> _Exercise aim_: Copy out the material with every "caterpillar_count" swapped for "larva_count" and everything else unchanged, leaving out the pictures.

> _Source data_:
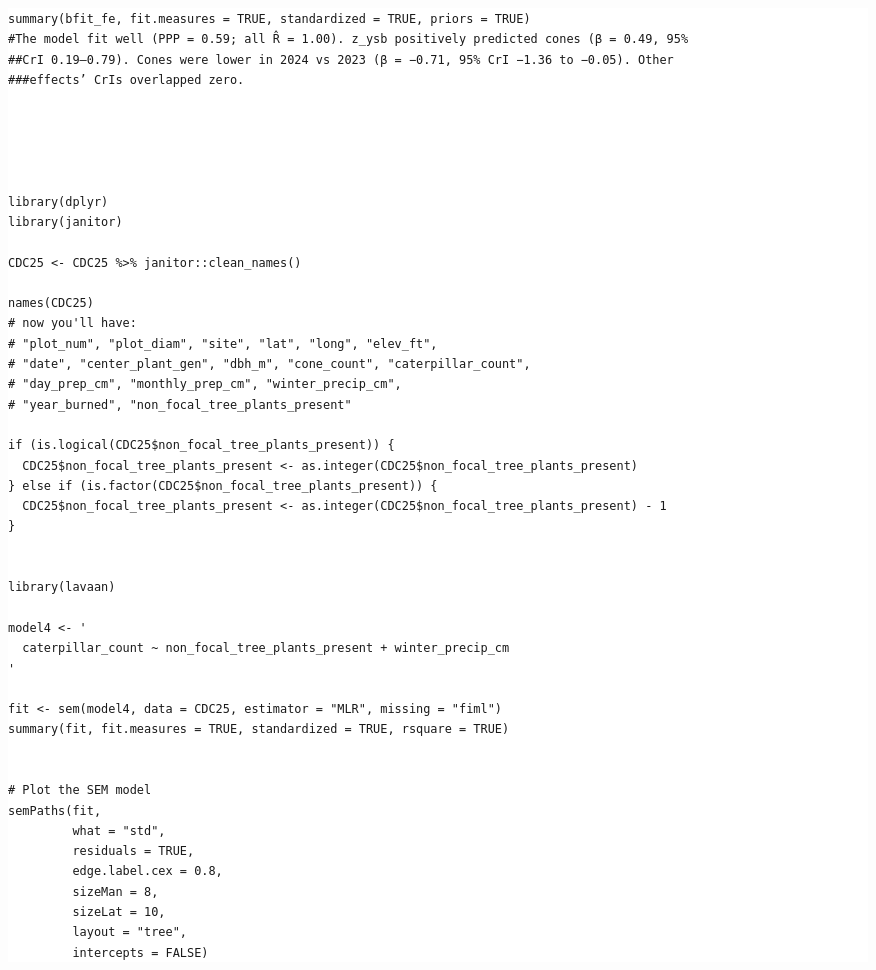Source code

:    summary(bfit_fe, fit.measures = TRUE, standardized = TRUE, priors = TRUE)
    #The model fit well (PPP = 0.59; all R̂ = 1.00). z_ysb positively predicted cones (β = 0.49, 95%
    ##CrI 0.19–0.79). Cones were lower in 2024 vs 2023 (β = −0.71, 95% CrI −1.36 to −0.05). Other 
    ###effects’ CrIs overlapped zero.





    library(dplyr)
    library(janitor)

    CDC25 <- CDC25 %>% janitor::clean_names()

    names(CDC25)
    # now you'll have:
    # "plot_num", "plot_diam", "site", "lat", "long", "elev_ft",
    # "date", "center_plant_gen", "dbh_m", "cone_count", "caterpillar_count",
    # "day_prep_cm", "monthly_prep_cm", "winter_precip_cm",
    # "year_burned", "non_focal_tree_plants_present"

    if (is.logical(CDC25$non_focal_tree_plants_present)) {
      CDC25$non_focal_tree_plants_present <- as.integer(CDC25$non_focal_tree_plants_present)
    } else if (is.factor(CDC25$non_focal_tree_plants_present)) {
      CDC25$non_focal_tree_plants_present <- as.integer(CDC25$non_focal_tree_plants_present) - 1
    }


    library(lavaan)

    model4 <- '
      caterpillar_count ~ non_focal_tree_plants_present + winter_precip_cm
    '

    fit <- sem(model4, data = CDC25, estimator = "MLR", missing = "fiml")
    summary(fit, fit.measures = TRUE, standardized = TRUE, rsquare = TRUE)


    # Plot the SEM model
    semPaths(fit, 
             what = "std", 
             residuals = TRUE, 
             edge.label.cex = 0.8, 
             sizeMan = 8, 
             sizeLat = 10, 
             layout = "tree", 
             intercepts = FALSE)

> _Response below_:
Source code

:    summary(bfit_fe, fit.measures = TRUE, standardized = TRUE, priors = TRUE)
    #The model fit well (PPP = 0.59; all R̂ = 1.00). z_ysb positively predicted cones (β = 0.49, 95%
    ##CrI 0.19–0.79). Cones were lower in 2024 vs 2023 (β = −0.71, 95% CrI −1.36 to −0.05). Other 
    ###effects’ CrIs overlapped zero.





    library(dplyr)
    library(janitor)

    CDC25 <- CDC25 %>% janitor::clean_names()

    names(CDC25)
    # now you'll have:
    # "plot_num", "plot_diam", "site", "lat", "long", "elev_ft",
    # "date", "center_plant_gen", "dbh_m", "cone_count", "larva_count",
    # "day_prep_cm", "monthly_prep_cm", "winter_precip_cm",
    # "year_burned", "non_focal_tree_plants_present"

    if (is.logical(CDC25$non_focal_tree_plants_present)) {
      CDC25$non_focal_tree_plants_present <- as.integer(CDC25$non_focal_tree_plants_present)
    } else if (is.factor(CDC25$non_focal_tree_plants_present)) {
      CDC25$non_focal_tree_plants_present <- as.integer(CDC25$non_focal_tree_plants_present) - 1
    }


    library(lavaan)

    model4 <- '
      larva_count ~ non_focal_tree_plants_present + winter_precip_cm
    '

    fit <- sem(model4, data = CDC25, estimator = "MLR", missing = "fiml")
    summary(fit, fit.measures = TRUE, standardized = TRUE, rsquare = TRUE)


    # Plot the SEM model
    semPaths(fit, 
             what = "std", 
             residuals = TRUE, 
             edge.label.cex = 0.8, 
             sizeMan = 8, 
             sizeLat = 10, 
             layout = "tree", 
             intercepts = FALSE)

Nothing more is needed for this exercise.